The University of Arizona and Pima County expect to vaccinate more people this week than any week prior, UA officials said.
The UA and the county are scheduled to receive 16,380 and 24,000 vaccine doses, respectively, this week, the most doses of COVID-19 vaccines the state has given them to date, UA President Robert C. Robbins said Monday in a news briefing.
The university’s vaccine pod is running from 10 a.m. to 10 p.m. daily and once appointments are filled for this week on the registration website, podvaccine.azdhs.gov, new slots will open for next week, Robbins said.
Watch: Vaccine equity pits rural against urban America
The UA is vaccinating people in the priority phase 1B, which includes education and child care workers, public safety workers, anyone 65 and older and anyone in phase 1A who has not been vaccinated yet.
The university is still working out some problems on the website that make it seem as though appointments are filled through the end of the year, Robbins said. People should keep checking back to the website later in the week to see if appointments are available for the following week.
Robbins said they don’t know yet when the university’s vaccine pod will start operating 24/7, because they are not receiving enough vaccines from the state to do that yet.

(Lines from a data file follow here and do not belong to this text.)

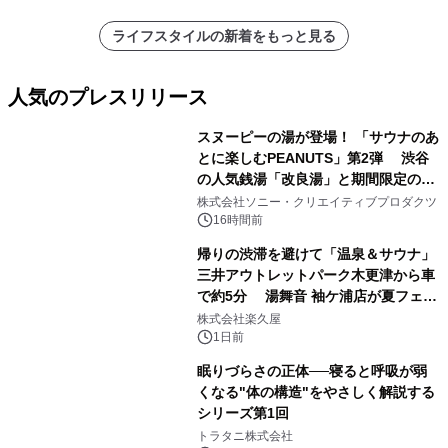
ライフスタイルの新着をもっと見る
人気のプレスリリース
スヌーピーの湯が登場！ 「サウナのあ
とに楽しむPEANUTS」第2弾 渋谷
の人気銭湯「改良湯」と期間限定のコ
1
ラボレーション サウナイキタイコラ
株式会社ソニー・クリエイティブプロダクツ
ボグッズも発売決定！
16時間前
帰りの渋滞を避けて「温泉＆サウナ」
三井アウトレットパーク木更津から車
で約5分 湯舞音 袖ケ浦店が夏フェア
2
メニューを提供
株式会社楽久屋
1日前
眠りづらさの正体──寝ると呼吸が弱
くなる"体の構造"をやさしく解説する
シリーズ第1回
3
トラタニ株式会社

“It is not a demand problem this is a supply problem,” he said, adding that once they get enough vaccines the university is ready to stay open 24 hours.
The UA has vaccinated more than 35,000 people, and 176,000 people in Pima County have received at least the first dose of the vaccine, Robbins said.
Dr. Richard Carmona, leader of the UA’s reentry task force, said the university’s Arizona Center of Rural Health team is preparing to help distribute vaccines to rural counties and communities outside of Tucson. However, direction from the state and a higher vaccine allocation is needed to do so, he says.
Carmona said the idea that the UA is taking vaccine doses from the county when it became a state-run pod is wrong.
“I can tell you that we were upfront in these discussions, that we want more vaccines but not at the cost of taking from somebody else,” Carmona said. “Because they need their vaccines as well.”
The university and the county have also seen a decrease in cases and transmissibility in recent weeks, Carmona said.
In the past 10 days, the UA reported 24 positive COVID cases out of 14,658 tests administered.
Despite the decrease in positive cases, the university’s Campus Area Response Team, which works with Tucson police and other city departments to respond to complaints about large gatherings, dealt with 10 gatherings last week, an increase from two a week earlier.
To keep the numbers heading in the right direction, students need to continue to social distance, Carmona said.